BEGIN
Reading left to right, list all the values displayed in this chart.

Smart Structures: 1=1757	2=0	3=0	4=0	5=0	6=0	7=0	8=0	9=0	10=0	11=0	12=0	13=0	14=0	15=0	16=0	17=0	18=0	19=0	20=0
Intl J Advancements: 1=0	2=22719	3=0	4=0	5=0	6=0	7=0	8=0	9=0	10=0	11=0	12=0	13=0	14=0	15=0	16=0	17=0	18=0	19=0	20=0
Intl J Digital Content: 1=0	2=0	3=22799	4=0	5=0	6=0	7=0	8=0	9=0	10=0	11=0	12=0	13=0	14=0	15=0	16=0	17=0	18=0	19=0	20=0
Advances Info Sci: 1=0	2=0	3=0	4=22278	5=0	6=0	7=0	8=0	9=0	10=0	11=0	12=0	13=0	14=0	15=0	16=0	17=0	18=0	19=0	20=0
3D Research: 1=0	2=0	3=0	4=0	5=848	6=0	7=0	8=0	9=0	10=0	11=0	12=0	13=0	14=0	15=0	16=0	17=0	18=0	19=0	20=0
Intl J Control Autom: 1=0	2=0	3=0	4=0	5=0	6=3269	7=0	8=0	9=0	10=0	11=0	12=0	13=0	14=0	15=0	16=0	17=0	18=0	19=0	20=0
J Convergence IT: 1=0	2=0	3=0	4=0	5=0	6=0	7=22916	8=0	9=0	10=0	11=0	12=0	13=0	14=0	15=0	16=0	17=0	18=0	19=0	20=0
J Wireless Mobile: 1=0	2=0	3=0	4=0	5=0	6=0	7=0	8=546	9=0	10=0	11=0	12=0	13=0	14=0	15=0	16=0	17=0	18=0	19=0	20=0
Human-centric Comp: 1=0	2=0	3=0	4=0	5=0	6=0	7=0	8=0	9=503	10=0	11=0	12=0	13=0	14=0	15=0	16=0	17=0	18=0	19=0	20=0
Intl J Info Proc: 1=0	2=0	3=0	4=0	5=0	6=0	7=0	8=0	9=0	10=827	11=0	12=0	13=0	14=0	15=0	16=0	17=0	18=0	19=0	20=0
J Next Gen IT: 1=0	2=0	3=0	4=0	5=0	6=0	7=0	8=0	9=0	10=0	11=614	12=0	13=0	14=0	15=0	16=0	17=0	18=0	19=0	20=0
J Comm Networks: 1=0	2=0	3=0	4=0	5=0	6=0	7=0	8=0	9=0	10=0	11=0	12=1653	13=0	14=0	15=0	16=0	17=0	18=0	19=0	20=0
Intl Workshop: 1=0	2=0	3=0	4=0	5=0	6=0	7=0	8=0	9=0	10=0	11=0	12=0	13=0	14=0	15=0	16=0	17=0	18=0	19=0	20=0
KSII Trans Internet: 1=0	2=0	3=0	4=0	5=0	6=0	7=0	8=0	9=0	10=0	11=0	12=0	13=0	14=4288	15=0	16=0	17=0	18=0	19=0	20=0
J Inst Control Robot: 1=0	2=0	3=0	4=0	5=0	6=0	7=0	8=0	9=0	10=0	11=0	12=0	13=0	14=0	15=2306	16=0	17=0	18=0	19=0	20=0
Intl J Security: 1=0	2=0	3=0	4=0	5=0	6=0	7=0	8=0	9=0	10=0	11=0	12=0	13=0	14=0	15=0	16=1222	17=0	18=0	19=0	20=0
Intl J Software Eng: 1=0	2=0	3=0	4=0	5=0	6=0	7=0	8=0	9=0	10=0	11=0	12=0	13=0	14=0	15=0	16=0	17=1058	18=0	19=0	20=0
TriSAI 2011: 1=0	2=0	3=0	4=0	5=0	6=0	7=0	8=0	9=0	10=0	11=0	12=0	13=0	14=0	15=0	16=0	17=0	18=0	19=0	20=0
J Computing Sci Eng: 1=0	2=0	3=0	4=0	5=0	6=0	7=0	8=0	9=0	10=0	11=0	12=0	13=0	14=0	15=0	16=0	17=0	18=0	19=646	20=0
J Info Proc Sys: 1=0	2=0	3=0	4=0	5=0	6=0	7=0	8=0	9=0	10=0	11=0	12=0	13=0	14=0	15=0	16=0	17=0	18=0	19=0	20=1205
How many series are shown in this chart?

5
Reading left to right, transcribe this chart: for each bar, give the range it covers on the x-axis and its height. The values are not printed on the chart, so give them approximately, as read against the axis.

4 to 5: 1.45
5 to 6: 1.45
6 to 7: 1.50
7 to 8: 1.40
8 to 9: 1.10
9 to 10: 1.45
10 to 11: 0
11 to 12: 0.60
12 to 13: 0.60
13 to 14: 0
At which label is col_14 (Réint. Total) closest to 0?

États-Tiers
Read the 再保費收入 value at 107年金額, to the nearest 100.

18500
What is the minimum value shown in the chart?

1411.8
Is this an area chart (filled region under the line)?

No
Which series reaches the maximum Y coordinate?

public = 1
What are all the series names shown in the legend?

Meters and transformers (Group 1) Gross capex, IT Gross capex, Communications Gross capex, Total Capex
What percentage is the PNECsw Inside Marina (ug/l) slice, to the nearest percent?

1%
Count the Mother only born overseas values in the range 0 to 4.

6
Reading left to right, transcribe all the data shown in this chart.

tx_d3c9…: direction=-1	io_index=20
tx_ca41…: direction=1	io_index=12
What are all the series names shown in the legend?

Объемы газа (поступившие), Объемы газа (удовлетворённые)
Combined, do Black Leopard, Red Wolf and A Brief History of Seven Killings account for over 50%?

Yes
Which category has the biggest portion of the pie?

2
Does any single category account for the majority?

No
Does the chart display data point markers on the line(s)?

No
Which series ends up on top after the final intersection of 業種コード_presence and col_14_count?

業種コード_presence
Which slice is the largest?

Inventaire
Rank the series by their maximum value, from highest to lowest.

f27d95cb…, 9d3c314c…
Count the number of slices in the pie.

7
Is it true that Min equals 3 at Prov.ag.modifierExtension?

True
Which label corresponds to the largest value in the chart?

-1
END
Set down the listing above again, every line unchanged and in the same order.

THE ANSWER:
Reading left to right, list all the values displayed in this chart.

Smart Structures: 1=1757	2=0	3=0	4=0	5=0	6=0	7=0	8=0	9=0	10=0	11=0	12=0	13=0	14=0	15=0	16=0	17=0	18=0	19=0	20=0
Intl J Advancements: 1=0	2=22719	3=0	4=0	5=0	6=0	7=0	8=0	9=0	10=0	11=0	12=0	13=0	14=0	15=0	16=0	17=0	18=0	19=0	20=0
Intl J Digital Content: 1=0	2=0	3=22799	4=0	5=0	6=0	7=0	8=0	9=0	10=0	11=0	12=0	13=0	14=0	15=0	16=0	17=0	18=0	19=0	20=0
Advances Info Sci: 1=0	2=0	3=0	4=22278	5=0	6=0	7=0	8=0	9=0	10=0	11=0	12=0	13=0	14=0	15=0	16=0	17=0	18=0	19=0	20=0
3D Research: 1=0	2=0	3=0	4=0	5=848	6=0	7=0	8=0	9=0	10=0	11=0	12=0	13=0	14=0	15=0	16=0	17=0	18=0	19=0	20=0
Intl J Control Autom: 1=0	2=0	3=0	4=0	5=0	6=3269	7=0	8=0	9=0	10=0	11=0	12=0	13=0	14=0	15=0	16=0	17=0	18=0	19=0	20=0
J Convergence IT: 1=0	2=0	3=0	4=0	5=0	6=0	7=22916	8=0	9=0	10=0	11=0	12=0	13=0	14=0	15=0	16=0	17=0	18=0	19=0	20=0
J Wireless Mobile: 1=0	2=0	3=0	4=0	5=0	6=0	7=0	8=546	9=0	10=0	11=0	12=0	13=0	14=0	15=0	16=0	17=0	18=0	19=0	20=0
Human-centric Comp: 1=0	2=0	3=0	4=0	5=0	6=0	7=0	8=0	9=503	10=0	11=0	12=0	13=0	14=0	15=0	16=0	17=0	18=0	19=0	20=0
Intl J Info Proc: 1=0	2=0	3=0	4=0	5=0	6=0	7=0	8=0	9=0	10=827	11=0	12=0	13=0	14=0	15=0	16=0	17=0	18=0	19=0	20=0
J Next Gen IT: 1=0	2=0	3=0	4=0	5=0	6=0	7=0	8=0	9=0	10=0	11=614	12=0	13=0	14=0	15=0	16=0	17=0	18=0	19=0	20=0
J Comm Networks: 1=0	2=0	3=0	4=0	5=0	6=0	7=0	8=0	9=0	10=0	11=0	12=1653	13=0	14=0	15=0	16=0	17=0	18=0	19=0	20=0
Intl Workshop: 1=0	2=0	3=0	4=0	5=0	6=0	7=0	8=0	9=0	10=0	11=0	12=0	13=0	14=0	15=0	16=0	17=0	18=0	19=0	20=0
KSII Trans Internet: 1=0	2=0	3=0	4=0	5=0	6=0	7=0	8=0	9=0	10=0	11=0	12=0	13=0	14=4288	15=0	16=0	17=0	18=0	19=0	20=0
J Inst Control Robot: 1=0	2=0	3=0	4=0	5=0	6=0	7=0	8=0	9=0	10=0	11=0	12=0	13=0	14=0	15=2306	16=0	17=0	18=0	19=0	20=0
Intl J Security: 1=0	2=0	3=0	4=0	5=0	6=0	7=0	8=0	9=0	10=0	11=0	12=0	13=0	14=0	15=0	16=1222	17=0	18=0	19=0	20=0
Intl J Software Eng: 1=0	2=0	3=0	4=0	5=0	6=0	7=0	8=0	9=0	10=0	11=0	12=0	13=0	14=0	15=0	16=0	17=1058	18=0	19=0	20=0
TriSAI 2011: 1=0	2=0	3=0	4=0	5=0	6=0	7=0	8=0	9=0	10=0	11=0	12=0	13=0	14=0	15=0	16=0	17=0	18=0	19=0	20=0
J Computing Sci Eng: 1=0	2=0	3=0	4=0	5=0	6=0	7=0	8=0	9=0	10=0	11=0	12=0	13=0	14=0	15=0	16=0	17=0	18=0	19=646	20=0
J Info Proc Sys: 1=0	2=0	3=0	4=0	5=0	6=0	7=0	8=0	9=0	10=0	11=0	12=0	13=0	14=0	15=0	16=0	17=0	18=0	19=0	20=1205
How many series are shown in this chart?

5
Reading left to right, transcribe this chart: for each bar, give the range it covers on the x-axis and its height. The values are not printed on the chart, so give them approximately, as read against the axis.

4 to 5: 1.45
5 to 6: 1.45
6 to 7: 1.50
7 to 8: 1.40
8 to 9: 1.10
9 to 10: 1.45
10 to 11: 0
11 to 12: 0.60
12 to 13: 0.60
13 to 14: 0
At which label is col_14 (Réint. Total) closest to 0?

États-Tiers
Read the 再保費收入 value at 107年金額, to the nearest 100.

18500
What is the minimum value shown in the chart?

1411.8
Is this an area chart (filled region under the line)?

No
Which series reaches the maximum Y coordinate?

public = 1
What are all the series names shown in the legend?

Meters and transformers (Group 1) Gross capex, IT Gross capex, Communications Gross capex, Total Capex
What percentage is the PNECsw Inside Marina (ug/l) slice, to the nearest percent?

1%
Count the Mother only born overseas values in the range 0 to 4.

6
Reading left to right, transcribe all the data shown in this chart.

tx_d3c9…: direction=-1	io_index=20
tx_ca41…: direction=1	io_index=12
What are all the series names shown in the legend?

Объемы газа (поступившие), Объемы газа (удовлетворённые)
Combined, do Black Leopard, Red Wolf and A Brief History of Seven Killings account for over 50%?

Yes
Which category has the biggest portion of the pie?

2
Does any single category account for the majority?

No
Does the chart display data point markers on the line(s)?

No
Which series ends up on top after the final intersection of 業種コード_presence and col_14_count?

業種コード_presence
Which slice is the largest?

Inventaire
Rank the series by their maximum value, from highest to lowest.

f27d95cb…, 9d3c314c…
Count the number of slices in the pie.

7
Is it true that Min equals 3 at Prov.ag.modifierExtension?

True
Which label corresponds to the largest value in the chart?

-1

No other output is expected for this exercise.